Methodology: We have two sets of data (causal factors and observed behaviors) and a latent variable (the strength of the relationships between fans and players) that connects these two data sets. We can use the causal factors to produce an initial estimate of the latent variable. This is then used to predict the observed behaviors whose estimates, in turn, are fed back to update the estimate of the latent variable, and so on until the algorithm converges on a final estimate. This process utilizes the expectation maximization algorithm to find the optimum values. Below is the general framework for our process.
First, using the causal factors shared between fans and players, the relationship score is approximated. This initial approximation, estimated using logistic regression, helps us determine the importance, or weight, that each causal factor has on the fan-player relationship.
Next, a Poisson regression model is used to generate estimated weights for the observed behaviors (i.e., fans’ merchandise sales, all-star votes, and website traffic) based on the estimated relationship score from the initial logistic regression model. These new estimated weights are then adjusted for the total number of interactions of a single fan to ensure that a fan with more interactions does not dominate the model’s behavior. If there are no observed behaviors between fans and players, these fans’ “favorite” players will be based purely on causal factors. Once these values are approximated, the process is repeated until a final score is converged upon.
Results: As with team avidity, typical quantitative evaluation methods for player avidity cannot be used because the true strength of the relationship between a player and fan is unknown. That said, initial results from our approach are promising.

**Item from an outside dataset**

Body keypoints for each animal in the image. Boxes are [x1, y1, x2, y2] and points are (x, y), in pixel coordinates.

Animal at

Fans who vote and purchase merchandise for specific players have higher player avidity scores with these selected players relative to other players in the league and relative to other players on that fan’s favorite team.

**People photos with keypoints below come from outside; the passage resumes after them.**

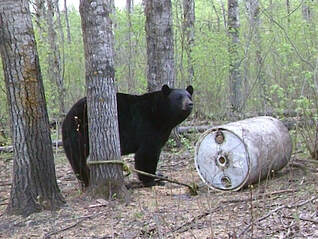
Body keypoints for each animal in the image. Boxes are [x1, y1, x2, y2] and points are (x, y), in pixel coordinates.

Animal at [60, 85, 193, 188]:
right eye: (179, 97)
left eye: (189, 96)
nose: (190, 104)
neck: (161, 116)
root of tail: (65, 119)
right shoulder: (147, 126)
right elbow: (146, 154)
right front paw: (151, 180)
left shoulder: (162, 132)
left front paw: (159, 175)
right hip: (79, 132)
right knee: (78, 157)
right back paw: (87, 179)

For example, our team avidity metric tells us that a fan’s favorite team is the Mets because they have purchased tickets to Mets games and view the Mets homepage the most, followed by the Diamondbacks because they have streamed several of their games on MLB.TV. Based on this behavior, our player avidity model is going to give higher weights to all Mets players than Diamondbacks players and higher weights to all Diamondbacks players than other players in the league. Next, this fan voted for Pete Alonso, Jacob deGrom, and Wilmer Flores for the All-Star game, giving each of them higher weights. And finally, this fan also bought a Christian Yelich jersey, increasing his weight.

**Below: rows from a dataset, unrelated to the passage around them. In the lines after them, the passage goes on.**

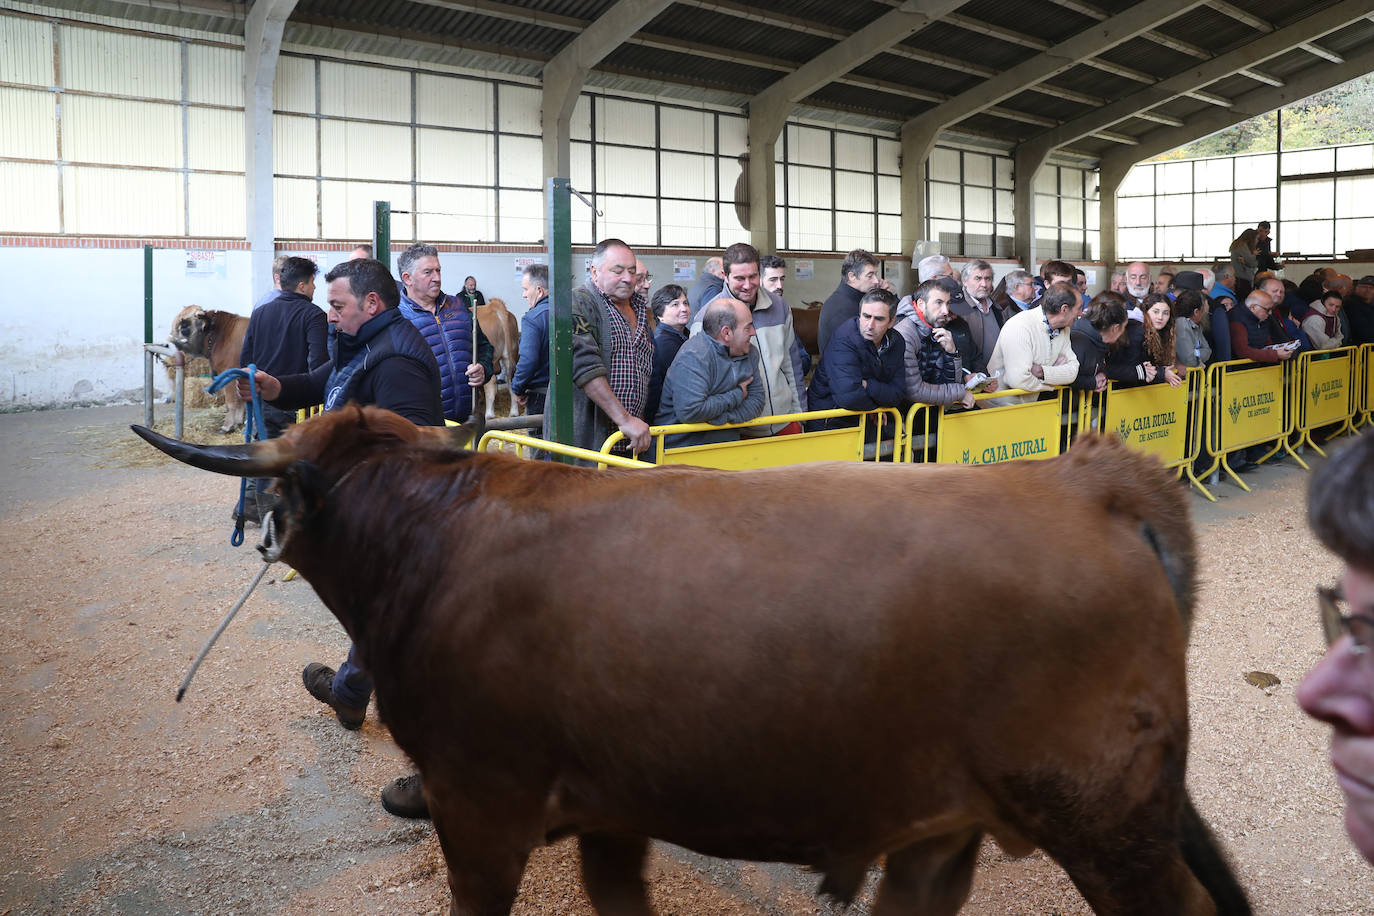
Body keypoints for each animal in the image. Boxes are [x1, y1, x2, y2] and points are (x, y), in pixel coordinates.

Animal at [133, 409, 1253, 916]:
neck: (433, 539)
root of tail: (1085, 476)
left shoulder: (482, 799)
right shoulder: (611, 807)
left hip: (1106, 822)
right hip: (948, 822)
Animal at [167, 304, 251, 433]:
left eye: (184, 325)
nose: (170, 340)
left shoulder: (229, 374)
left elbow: (231, 402)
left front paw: (227, 426)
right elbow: (239, 400)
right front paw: (237, 422)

Overall, our player avidity model ranks this fan’s top 3 players as: 1) Pete Alonso, 2) Jacob deGrom, and 3) Wilmer Flores, with Christian Yelich in the top 10. Knowing this fan’s player avidity ranking allows us to customize how we connect with them. So, given that two of their top three players are Mets, we’ll customize our Mets messaging to them by showcasing these players, and for any broader MLB media (e.g., All-Star messages), we’ll include a combination of their favorite players.
MLB has tens of millions of fans and because there are hundreds of players with whom each fan could potentially have a relationship, the number of possible fan-player relationships is staggering. Employing expectation maximization on such a large data source would be both computationally expensive and inefficient. Luckily, our results suggest that this model can be trained on a subset of the data and still be powerful, which allows us to calculate player avidity scores for our entire fan population.
- Xiang, Rongjing & Neville, Jennifer & Rogati, Monica. (2010). Modeling relationship strength in online social networks. Proceedings of the 19th International Conference on World Wide Web, WWW ’10. 981–990. 10.1145/1772690.1772790.